Sou do tempo em que, já não eram com harmónios
que se acompanhava o “Ó meu Menino Jesus...”
Eram alguns instrumentos da banda que faziam uma arruada para manter
tudo desperto para a Missa do Galo.
E à volta do madeiro era a maior concentração.
Com falta de espaço junto à Igreja Paroquial, o madeiro
fez-se de novo junto à Igreja de São Tiago, entre
esta e o Castelo. E até o IPAAR teve de conceder que fosse
aqui.
Perto, no Colmeal da Torre, o madeiro também ainda é
roubado. Era junto da velha capela de São Bartolomeu, e agora
mais junto à Igreja Nova.
Em Maçainhas de Belmonte, o madeiro é no largo da
Igreja. Era cortado e roubado. Hoje as máquinas de remoção
de terra vão deixando aqui ou ali árvores arrancadas
e é de lá que a rapaziada vai carregar o madeiro para
tractores.
Em Caria, o madeiro, ultimamente foi mudado. Umas vezes era junto
à Igreja Paroquial, outras junto ao cruzeiro (por ser mais
central e não perturbar o culto), e nos últimos dois
anos tem sido feito no Largo da Junta de Freguesia.

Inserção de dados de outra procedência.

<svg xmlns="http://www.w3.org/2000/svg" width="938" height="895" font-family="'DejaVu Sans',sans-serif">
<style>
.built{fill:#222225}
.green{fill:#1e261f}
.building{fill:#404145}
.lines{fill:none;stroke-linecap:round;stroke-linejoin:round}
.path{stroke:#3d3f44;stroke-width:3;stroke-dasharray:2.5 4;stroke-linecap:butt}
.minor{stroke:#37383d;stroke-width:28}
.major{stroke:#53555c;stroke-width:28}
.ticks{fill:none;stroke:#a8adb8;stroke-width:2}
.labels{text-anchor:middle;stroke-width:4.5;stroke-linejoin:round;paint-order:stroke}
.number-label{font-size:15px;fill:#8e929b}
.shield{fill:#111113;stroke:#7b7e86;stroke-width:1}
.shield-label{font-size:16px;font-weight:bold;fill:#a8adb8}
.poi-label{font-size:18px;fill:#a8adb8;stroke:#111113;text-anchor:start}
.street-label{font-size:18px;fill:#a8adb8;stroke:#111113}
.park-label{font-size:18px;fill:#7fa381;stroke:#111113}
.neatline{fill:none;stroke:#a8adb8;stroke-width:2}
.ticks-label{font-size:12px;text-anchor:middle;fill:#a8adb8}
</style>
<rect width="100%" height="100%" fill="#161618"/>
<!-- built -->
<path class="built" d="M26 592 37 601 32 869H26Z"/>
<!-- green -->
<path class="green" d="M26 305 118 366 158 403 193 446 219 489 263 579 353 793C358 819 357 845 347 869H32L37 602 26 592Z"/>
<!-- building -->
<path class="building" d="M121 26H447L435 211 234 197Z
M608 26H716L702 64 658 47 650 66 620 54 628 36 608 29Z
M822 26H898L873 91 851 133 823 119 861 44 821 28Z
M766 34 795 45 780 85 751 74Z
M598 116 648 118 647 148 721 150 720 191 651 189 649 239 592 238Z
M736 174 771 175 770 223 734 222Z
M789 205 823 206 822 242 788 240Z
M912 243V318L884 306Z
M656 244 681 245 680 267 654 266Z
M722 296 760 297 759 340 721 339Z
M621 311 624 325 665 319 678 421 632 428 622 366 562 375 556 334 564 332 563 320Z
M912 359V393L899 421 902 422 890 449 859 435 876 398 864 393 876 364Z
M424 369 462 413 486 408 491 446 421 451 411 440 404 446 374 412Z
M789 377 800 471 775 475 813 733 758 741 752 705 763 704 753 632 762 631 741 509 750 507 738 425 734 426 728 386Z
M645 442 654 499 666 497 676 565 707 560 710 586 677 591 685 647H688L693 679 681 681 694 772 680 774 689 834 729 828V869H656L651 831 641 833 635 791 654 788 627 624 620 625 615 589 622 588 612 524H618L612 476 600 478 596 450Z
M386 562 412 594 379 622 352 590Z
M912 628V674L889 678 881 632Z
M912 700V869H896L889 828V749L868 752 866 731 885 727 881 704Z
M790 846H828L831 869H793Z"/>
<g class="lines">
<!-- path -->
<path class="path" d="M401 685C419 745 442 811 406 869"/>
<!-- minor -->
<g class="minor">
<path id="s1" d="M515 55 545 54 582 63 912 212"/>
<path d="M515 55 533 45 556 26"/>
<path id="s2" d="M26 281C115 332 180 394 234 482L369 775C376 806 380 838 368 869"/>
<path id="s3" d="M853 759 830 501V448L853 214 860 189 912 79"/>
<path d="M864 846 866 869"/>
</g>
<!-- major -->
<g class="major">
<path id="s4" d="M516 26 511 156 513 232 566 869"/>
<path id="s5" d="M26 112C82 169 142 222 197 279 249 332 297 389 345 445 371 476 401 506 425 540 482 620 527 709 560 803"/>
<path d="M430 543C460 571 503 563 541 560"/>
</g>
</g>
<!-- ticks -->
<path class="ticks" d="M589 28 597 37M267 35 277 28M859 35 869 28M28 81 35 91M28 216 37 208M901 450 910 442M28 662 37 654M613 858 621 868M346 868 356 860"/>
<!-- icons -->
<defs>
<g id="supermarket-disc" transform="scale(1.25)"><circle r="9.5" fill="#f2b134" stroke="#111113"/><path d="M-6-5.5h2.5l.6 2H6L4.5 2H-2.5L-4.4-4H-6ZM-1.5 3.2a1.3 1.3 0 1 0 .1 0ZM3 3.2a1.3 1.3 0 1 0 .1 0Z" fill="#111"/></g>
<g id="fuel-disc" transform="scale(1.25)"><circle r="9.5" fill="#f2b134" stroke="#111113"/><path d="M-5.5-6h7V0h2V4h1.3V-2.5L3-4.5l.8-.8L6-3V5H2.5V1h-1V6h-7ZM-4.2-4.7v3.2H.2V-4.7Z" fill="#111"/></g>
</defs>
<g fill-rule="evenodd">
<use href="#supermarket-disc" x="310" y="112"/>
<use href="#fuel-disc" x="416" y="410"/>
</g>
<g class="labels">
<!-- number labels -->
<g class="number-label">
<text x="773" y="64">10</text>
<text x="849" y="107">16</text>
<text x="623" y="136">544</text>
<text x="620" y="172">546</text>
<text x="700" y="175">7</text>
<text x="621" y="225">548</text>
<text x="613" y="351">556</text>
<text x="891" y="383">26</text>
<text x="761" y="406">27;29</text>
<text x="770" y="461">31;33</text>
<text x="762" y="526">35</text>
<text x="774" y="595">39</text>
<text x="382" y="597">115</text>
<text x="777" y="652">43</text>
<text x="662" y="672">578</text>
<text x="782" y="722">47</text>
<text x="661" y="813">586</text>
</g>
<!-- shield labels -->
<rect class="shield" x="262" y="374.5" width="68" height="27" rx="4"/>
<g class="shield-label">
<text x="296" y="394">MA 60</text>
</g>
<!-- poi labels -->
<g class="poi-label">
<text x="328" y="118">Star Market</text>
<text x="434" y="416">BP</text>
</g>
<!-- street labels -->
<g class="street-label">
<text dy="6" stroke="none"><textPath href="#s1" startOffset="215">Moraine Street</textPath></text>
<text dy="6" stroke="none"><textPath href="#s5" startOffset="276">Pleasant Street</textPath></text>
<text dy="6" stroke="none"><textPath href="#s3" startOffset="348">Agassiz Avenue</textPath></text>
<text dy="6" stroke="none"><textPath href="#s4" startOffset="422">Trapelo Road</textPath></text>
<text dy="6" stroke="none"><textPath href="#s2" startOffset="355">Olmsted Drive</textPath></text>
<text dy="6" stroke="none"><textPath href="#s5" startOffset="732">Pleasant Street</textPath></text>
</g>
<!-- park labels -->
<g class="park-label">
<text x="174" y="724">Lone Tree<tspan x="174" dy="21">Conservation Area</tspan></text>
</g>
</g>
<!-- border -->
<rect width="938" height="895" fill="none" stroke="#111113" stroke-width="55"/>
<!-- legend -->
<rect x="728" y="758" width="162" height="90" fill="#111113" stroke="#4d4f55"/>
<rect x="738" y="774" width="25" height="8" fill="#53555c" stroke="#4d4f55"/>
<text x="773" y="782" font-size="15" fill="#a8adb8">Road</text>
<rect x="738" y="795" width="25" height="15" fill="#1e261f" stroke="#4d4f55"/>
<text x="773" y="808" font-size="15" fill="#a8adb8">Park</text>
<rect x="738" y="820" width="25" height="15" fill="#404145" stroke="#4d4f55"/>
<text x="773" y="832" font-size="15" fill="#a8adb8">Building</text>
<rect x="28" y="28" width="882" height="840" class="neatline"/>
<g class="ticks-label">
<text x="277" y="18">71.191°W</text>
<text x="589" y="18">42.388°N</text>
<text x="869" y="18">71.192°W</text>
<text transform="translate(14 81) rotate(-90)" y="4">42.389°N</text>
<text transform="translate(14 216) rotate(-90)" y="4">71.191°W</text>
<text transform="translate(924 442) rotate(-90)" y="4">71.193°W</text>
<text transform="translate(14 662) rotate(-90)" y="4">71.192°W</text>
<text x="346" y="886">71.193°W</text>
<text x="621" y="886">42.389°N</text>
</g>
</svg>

Numa das anexas, Monte do Bispo, também se faz o madeiro.
É logo no largo junto à estrada que divide a povoação.
No Carvalhal Formoso, uma povoação que se foi afirmando
ultimamente em vários aspectos de crescimento de população
e económicos, fez-se o madeiro junto da antiga capela de
São José. Hoje tem uma igreja ampla e moderna e é
em frente desta, no Largo de Santo António, que se faz o
madeiro.
As razões do madeiro, desde rito pré-cristão
a união de esforços, a reunião de homens, a
honrar ou aquecer o Menino Jesus – tudo foi mudando. Hoje
não são só os rapazes que vão à
tropa. O madeiro é roubado ou quase sonhado....
Hoje permanece, pelo menos, como sinal de união e como capacidade
de as gentes de uma terra se reunirem.